- [TEXT SEGMENT]

━━━

University of South Florida coach Jim Leavitt has mastered the art of saying nothing.

Each week when talking about the upcoming opponent, Leavitt usually goes position by position, including special teams, listing a strength of each.

But at Tuesday’s media luncheon, he was unusually candid about one particular player at Louisville.

While quarterback Brian Brohm has received Heisman Trophy consideration and is considered one of the top senior prospects in the country, perhaps his biggest accomplishment is making Leavitt candid.

“No doubt in my mind he’ll be great in the NFL. He’ll be one of the top picks and he’ll be extremely successful,” Leavitt said. “He’s that good.”

The Cardinals have the most potent passing attack in the Big East and rank third in the NCAA with 359.3 passing yards per game.

Brohm has easily distanced himself from the competition in the conference. The 22-year-old has thrown for seven more touchdowns and 1,093 yards more than any other quarterback in the Big East.

The 6-foot-4, 228-pound Brohm ranks eighth in the nation in passing efficiency and is one of only two quarterbacks in the top 10 with at least 400 attempts.

Known primarily as a pocket-passer, Brohm possesses a completely different style than the scrambling done by USF quarterback Matt Grothe.

━━━

- [PROVIDED DATA]
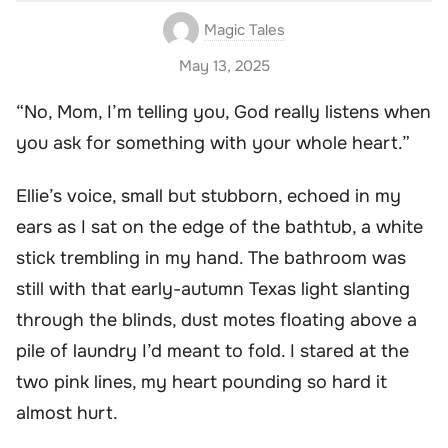
Magic Tales
May 13, 2025
“No, Mom, I’m telling you, God really listens when
you ask for something with your whole heart.”
Ellie’s voice, small but stubborn, echoed in my
ears as I sat on the edge of the bathtub, a white
stick trembling in my hand. The bathroom was
still with that early-autumn Texas light slanting
through the blinds, dust motes floating above a
pile of laundry I’d meant to fold. I stared at the
two pink lines, my heart pounding so hard it
almost hurt.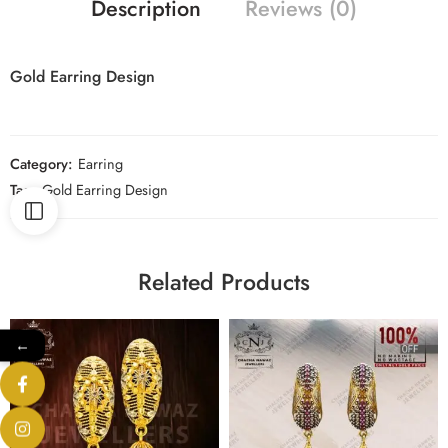
Description
Reviews (0)
Gold Earring Design
Category:
Earring
Tag:
Gold Earring Design
Related Products
←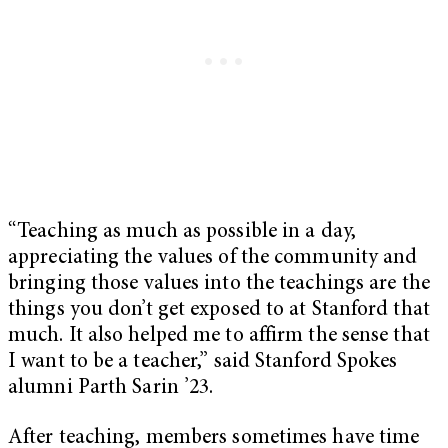
“Teaching as much as possible in a day,
appreciating the values of the community and
bringing those values into the teachings are the
things you don’t get exposed to at Stanford that
much. It also helped me to affirm the sense that
I want to be a teacher,” said Stanford Spokes
alumni Parth Sarin ’23.
After teaching, members sometimes have time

━━━

- [TASK TO CARRY OUT]
Extract the stretch of the Brian Brohm article from "While quarterback Brian" through "making Leavitt candid.", copying it word for word.

- [RESULT FOR THIS TASK]
While quarterback Brian Brohm has received Heisman Trophy consideration and is considered one of the top senior prospects in the country, perhaps his biggest accomplishment is making Leavitt candid.